• What this task involves: From the listing below, select every line where the word "GetCursorOk" appears.

[Opening Excerpted data section]

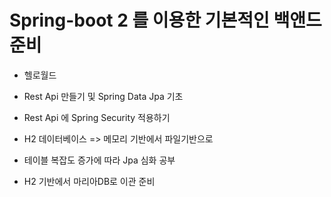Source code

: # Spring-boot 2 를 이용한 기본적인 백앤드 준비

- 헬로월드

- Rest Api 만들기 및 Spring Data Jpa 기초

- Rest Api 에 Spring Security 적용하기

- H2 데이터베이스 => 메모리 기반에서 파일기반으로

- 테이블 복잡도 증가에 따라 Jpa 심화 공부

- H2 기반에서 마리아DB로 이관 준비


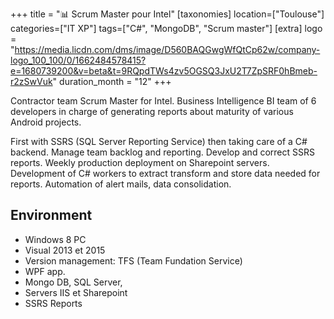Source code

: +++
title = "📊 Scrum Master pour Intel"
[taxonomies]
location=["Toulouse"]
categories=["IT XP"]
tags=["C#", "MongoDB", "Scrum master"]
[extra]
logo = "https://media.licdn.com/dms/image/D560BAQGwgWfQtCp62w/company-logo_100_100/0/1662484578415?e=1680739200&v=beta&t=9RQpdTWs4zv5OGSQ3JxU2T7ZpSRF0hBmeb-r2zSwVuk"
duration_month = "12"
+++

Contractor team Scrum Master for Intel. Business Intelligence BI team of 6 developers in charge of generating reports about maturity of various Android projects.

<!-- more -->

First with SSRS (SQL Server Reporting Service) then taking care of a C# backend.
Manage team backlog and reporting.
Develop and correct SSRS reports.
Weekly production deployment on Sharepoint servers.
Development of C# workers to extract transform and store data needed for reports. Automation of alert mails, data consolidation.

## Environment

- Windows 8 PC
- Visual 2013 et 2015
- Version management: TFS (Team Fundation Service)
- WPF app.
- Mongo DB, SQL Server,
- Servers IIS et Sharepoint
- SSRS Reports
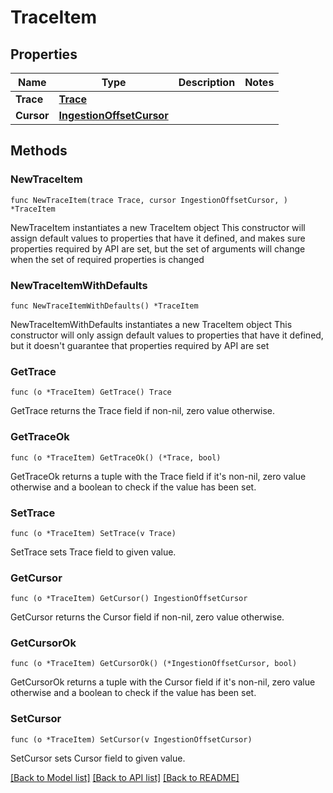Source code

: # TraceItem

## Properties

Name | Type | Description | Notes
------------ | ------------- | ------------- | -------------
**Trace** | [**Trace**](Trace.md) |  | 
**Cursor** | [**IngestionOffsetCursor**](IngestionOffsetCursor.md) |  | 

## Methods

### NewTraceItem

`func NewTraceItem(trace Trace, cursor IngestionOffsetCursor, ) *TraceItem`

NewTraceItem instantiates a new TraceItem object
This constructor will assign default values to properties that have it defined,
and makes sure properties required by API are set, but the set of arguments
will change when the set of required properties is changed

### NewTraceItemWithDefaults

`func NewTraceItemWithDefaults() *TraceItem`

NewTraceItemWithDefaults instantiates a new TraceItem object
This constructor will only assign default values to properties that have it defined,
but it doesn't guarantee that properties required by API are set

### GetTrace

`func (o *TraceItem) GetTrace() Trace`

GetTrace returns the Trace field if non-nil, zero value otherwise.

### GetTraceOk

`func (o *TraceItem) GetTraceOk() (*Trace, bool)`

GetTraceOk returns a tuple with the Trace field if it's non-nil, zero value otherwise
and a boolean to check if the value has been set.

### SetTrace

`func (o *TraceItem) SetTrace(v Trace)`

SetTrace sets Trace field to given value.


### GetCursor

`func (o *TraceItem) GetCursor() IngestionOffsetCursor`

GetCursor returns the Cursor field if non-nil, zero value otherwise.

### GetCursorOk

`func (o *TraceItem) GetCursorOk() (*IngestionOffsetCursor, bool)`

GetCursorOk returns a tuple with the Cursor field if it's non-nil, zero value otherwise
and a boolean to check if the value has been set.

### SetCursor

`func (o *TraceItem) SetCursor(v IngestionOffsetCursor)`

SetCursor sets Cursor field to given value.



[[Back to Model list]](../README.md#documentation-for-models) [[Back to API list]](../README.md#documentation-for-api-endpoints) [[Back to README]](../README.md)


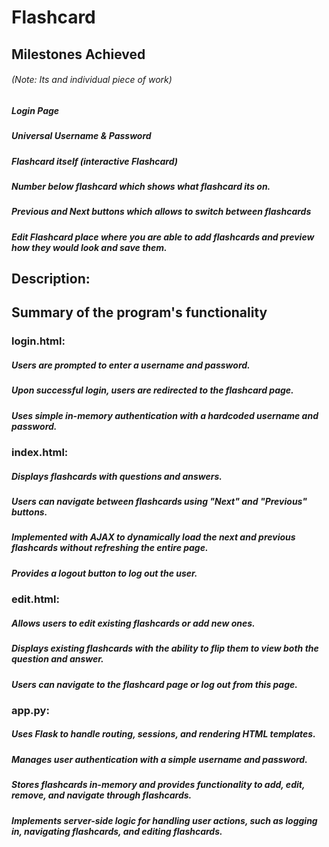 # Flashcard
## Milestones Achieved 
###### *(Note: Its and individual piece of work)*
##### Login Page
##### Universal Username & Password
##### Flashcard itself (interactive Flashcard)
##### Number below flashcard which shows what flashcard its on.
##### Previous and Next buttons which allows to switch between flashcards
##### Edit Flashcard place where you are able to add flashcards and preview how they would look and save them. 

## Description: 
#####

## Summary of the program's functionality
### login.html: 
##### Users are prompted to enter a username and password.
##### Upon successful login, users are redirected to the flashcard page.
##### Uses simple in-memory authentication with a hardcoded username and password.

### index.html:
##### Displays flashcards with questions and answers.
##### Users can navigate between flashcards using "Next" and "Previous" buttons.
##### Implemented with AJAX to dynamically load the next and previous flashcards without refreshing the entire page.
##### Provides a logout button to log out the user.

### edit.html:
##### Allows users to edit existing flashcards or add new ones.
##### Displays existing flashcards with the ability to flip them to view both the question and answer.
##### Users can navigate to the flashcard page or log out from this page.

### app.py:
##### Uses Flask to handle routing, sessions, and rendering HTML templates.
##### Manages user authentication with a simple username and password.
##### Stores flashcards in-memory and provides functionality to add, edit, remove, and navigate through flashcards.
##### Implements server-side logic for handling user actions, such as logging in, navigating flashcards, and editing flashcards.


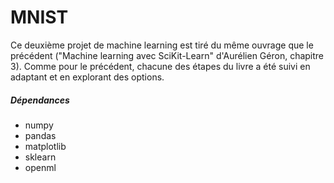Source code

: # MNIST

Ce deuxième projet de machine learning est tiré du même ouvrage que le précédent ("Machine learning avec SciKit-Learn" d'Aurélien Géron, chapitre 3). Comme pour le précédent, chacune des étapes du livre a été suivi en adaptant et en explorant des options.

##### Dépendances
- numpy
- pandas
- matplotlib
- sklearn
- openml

[Closing Excerpted data section]

• Exercise result:
### GetCursorOk
`func (o *TraceItem) GetCursorOk() (*IngestionOffsetCursor, bool)`
GetCursorOk returns a tuple with the Cursor field if it's non-nil, zero value otherwise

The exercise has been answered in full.